Commissioner Bill Chapman said it will now be up to the private beach property owners impacted by the county’s decision to end garbage collection at their homes or condominium complexes to remove trash from the beach.

SANTA ROSA BEACH — Walton County made good on its promise Tuesday to stop picking up trash along the beach in areas where private property owners have ordered vehicles not to travel.

County Attorney Sidney Noyes informed Walton’s commissioners at their meeting on the same day that the number of owners still insisting that Tourist Development Council vehicles stay off the white sand areas of their beaches had dropped to about 12.

Noyes said the most recent owner decisions to rescind no trespassing requests had allowed the TDC to map areas where it will continue service.

Trash collection will still occur from the Okaloosa County line east to about Topsail Hill Preserve State Park and from approximately Seacrest Beach east to the Bay County line, Noyes told the commissioners.

Noyes said there are also properties between Topsail Hill and Seacrest Beach where the TDC has determined trash can be picked up without traversing properties that have requested no vehicles be allowed.

“Where we can legally access the garbage we pick up the garbage,” Noyes said.

Commissioners voted to approve the new garbage collection maps Noyes provided for their consideration.

The decision to end garbage collection in some areas is more fallout from the implementation of HB 631, a bill that became law July 1 and eliminated a Walton County Customary Use Ordinance in place since October 2016.

Under the new law, coastal property owners have been given the right to determine who can or cannot traverse the dry sand areas of beach for which they hold deeds.

Attorneys for some of the landowners believe if county vehicles are allowed to continue to travel across private property the county will use that access to further an argument for customary use — the theory that beach property should be open to all as a right passed down through generations.

The county has announced it will hold a meeting Saturday, Sept. 8 to get public input and declare its intention to have a judge rule on whether customary use should apply to the county’s beaches. In its language, HB 631, which directly impacted only Walton County’s existing ordinance, provides the county a path to obtain such a declaration.

County Commissioner Tony Anderson said the private homeowners who requested no county vehicle trespass brought upon themselves what could become a garbage collection crisis.

“It’s not that we don’t want to pick up the garbage. We have been advised by counsel we will be sued,” he said.

“We cannot submit our employees to an uncomfortable situation,” added Commissioner Cecilia Jones.
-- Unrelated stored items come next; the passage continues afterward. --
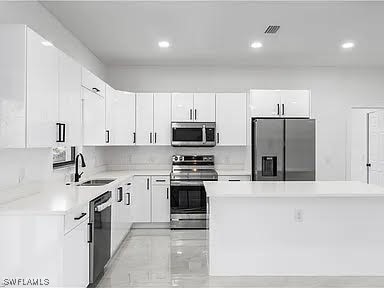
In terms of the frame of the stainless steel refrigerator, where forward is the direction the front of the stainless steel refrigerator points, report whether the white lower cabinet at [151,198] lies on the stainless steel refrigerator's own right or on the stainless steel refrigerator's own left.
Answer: on the stainless steel refrigerator's own right

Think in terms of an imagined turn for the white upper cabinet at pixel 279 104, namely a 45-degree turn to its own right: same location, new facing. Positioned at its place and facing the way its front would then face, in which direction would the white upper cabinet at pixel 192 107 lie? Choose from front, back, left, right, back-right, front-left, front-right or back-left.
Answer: front-right

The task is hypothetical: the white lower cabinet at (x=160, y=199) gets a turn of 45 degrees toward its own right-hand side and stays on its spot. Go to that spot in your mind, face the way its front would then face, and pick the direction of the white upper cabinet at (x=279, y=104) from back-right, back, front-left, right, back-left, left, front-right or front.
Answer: back-left

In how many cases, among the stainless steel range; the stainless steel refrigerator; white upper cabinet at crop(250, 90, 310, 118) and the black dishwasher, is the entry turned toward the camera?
3

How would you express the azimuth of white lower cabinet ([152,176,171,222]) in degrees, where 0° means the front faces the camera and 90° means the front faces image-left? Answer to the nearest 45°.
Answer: approximately 0°

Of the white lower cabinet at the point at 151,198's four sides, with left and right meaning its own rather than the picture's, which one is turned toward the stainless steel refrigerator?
left

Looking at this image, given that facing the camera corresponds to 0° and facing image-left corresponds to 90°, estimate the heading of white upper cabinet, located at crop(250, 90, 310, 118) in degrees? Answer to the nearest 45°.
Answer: approximately 0°

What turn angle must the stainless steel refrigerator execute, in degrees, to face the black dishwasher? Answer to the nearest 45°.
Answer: approximately 45° to its right
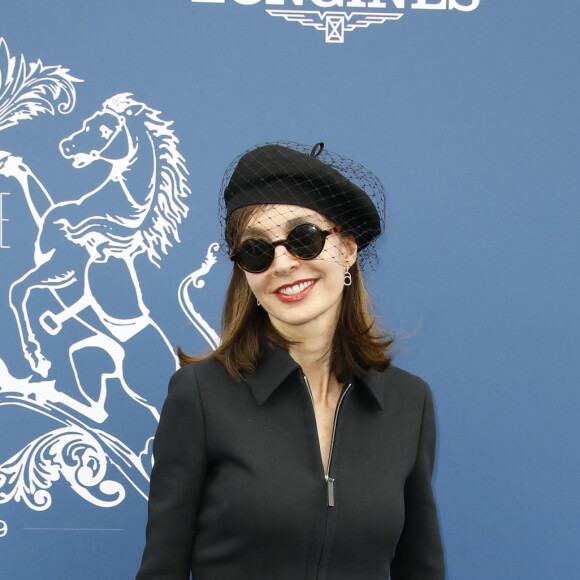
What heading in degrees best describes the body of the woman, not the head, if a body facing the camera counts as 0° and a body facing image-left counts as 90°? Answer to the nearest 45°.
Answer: approximately 0°
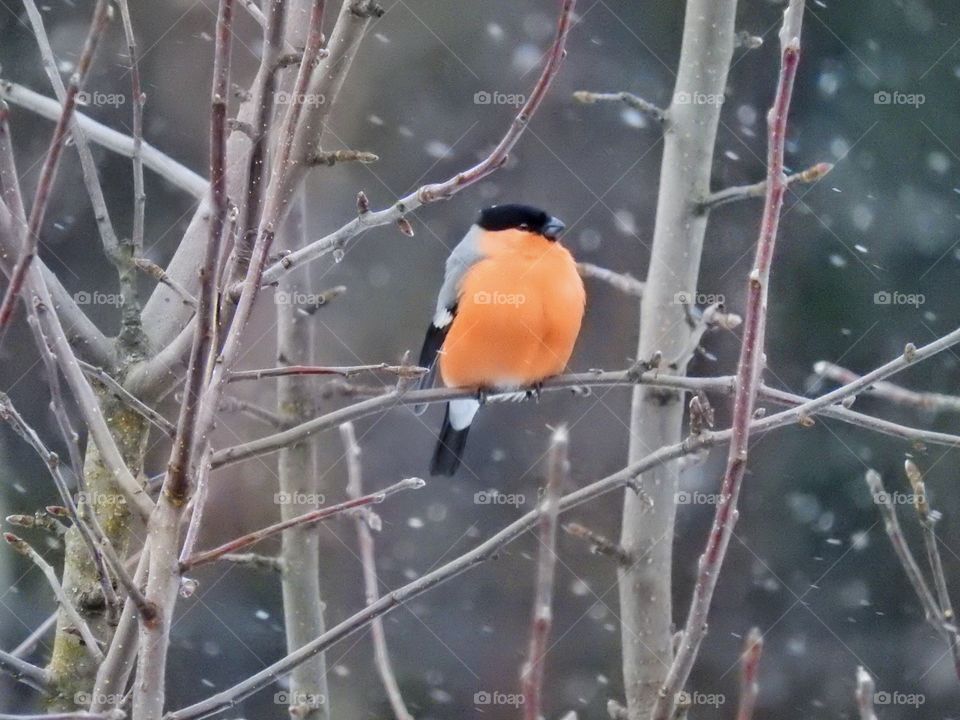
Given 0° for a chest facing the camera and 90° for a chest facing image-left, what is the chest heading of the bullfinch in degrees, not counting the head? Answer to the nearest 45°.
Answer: approximately 315°

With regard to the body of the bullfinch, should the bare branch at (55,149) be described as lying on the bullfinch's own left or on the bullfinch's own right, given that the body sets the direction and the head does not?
on the bullfinch's own right

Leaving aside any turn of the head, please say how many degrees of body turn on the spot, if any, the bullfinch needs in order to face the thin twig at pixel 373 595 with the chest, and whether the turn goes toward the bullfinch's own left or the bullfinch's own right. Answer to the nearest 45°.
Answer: approximately 45° to the bullfinch's own right

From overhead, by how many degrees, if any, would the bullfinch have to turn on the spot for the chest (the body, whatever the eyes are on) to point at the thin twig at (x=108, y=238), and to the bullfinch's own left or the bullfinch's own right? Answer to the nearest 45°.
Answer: approximately 90° to the bullfinch's own right

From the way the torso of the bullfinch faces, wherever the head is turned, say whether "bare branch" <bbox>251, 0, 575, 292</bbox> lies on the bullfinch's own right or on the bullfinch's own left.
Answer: on the bullfinch's own right
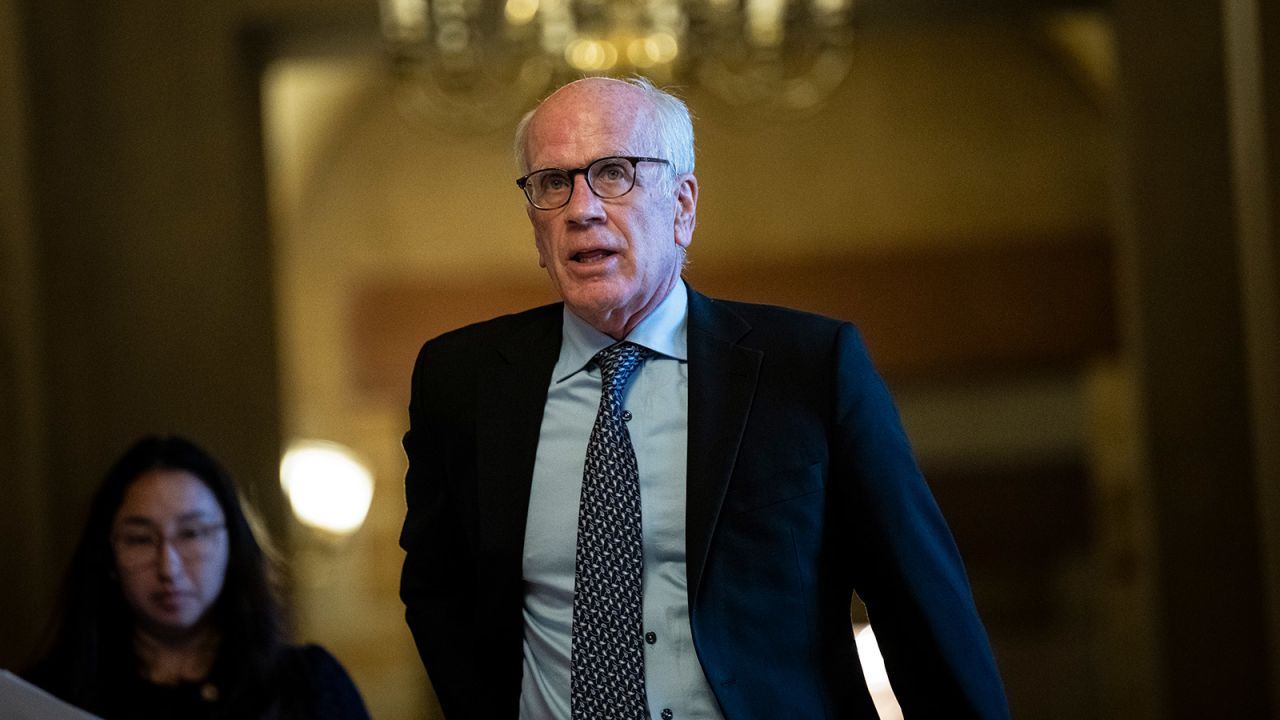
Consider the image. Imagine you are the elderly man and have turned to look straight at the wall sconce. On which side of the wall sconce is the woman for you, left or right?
left

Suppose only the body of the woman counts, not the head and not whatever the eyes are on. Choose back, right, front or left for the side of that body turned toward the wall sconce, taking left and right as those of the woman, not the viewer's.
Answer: back

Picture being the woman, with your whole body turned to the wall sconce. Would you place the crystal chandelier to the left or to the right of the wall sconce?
right

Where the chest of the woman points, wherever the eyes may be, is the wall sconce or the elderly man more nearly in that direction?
the elderly man

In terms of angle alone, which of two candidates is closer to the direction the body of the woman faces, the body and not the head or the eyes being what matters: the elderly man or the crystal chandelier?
the elderly man

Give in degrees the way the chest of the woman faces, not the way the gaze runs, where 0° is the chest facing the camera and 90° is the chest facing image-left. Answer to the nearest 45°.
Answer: approximately 0°

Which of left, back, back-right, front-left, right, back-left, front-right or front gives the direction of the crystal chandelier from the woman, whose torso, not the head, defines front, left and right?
back-left
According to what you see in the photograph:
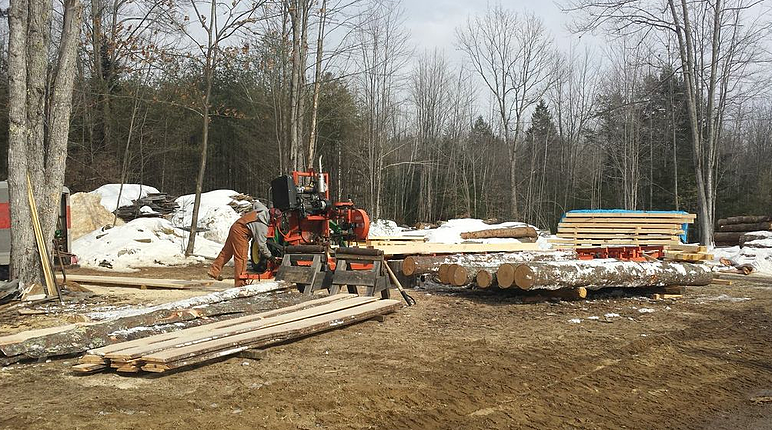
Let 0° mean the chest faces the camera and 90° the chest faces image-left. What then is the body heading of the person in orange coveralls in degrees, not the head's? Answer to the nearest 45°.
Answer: approximately 270°

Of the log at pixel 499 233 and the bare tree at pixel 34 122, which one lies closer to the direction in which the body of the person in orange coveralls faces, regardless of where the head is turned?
the log

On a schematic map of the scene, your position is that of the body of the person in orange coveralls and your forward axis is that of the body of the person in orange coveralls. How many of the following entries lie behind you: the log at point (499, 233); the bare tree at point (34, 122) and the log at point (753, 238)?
1

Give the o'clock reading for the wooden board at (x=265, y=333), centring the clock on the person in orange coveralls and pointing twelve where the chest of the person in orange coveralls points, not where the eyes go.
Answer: The wooden board is roughly at 3 o'clock from the person in orange coveralls.

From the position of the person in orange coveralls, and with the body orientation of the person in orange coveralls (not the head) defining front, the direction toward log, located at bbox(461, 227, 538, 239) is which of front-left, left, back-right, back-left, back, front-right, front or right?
front-left

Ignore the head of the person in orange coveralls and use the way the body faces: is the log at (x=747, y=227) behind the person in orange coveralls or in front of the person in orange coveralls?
in front

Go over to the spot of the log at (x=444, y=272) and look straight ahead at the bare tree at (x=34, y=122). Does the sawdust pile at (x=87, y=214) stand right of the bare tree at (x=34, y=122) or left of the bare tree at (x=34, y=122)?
right

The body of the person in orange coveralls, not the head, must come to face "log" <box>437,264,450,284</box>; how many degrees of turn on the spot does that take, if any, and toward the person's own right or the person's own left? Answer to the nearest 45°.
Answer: approximately 45° to the person's own right

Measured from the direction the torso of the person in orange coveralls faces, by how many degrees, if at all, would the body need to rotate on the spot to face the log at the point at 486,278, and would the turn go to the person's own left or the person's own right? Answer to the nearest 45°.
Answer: approximately 45° to the person's own right

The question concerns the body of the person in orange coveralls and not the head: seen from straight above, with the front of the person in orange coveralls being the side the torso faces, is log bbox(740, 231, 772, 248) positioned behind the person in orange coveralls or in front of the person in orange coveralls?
in front

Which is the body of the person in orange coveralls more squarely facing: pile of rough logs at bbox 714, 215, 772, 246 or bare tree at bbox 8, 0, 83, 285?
the pile of rough logs

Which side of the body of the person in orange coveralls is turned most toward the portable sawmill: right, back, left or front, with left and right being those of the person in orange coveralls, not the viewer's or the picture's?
front

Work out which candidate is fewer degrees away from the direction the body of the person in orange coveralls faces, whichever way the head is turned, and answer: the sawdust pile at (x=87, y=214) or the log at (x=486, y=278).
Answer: the log

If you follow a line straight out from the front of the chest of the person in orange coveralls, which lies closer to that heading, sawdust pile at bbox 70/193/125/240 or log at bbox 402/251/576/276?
the log
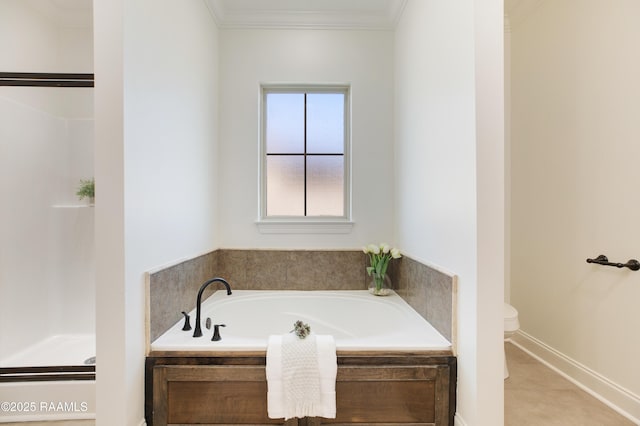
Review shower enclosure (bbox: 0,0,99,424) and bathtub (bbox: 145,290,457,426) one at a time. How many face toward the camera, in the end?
2

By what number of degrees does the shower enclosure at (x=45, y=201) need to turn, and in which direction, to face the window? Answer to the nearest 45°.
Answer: approximately 90° to its left

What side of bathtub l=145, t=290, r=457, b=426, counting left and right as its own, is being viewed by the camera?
front

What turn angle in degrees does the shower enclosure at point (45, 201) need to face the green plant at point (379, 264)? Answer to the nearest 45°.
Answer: approximately 45° to its left

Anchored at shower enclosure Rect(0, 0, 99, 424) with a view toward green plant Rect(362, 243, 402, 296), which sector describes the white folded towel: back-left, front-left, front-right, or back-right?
front-right

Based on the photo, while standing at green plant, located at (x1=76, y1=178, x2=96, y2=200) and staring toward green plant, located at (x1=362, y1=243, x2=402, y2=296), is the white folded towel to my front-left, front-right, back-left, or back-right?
front-right

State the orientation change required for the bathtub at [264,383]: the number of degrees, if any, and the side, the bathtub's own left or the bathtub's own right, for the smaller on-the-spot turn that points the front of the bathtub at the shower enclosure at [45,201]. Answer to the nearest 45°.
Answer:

Commissioner Bill Chapman said it will now be up to the private beach property owners impacted by the county’s decision to end garbage collection at their homes or condominium complexes to remove trash from the beach.

“It’s up to them as far as I’m concerned,” he said.

A TDC representative present told the county that the organization had been working with those owners who will feel an impact on “how to prepare themselves” for the garbage collection stoppage.

Those who allow trash to pile up on their properties will be in violation of county littering ordinances, Noyes told the commission.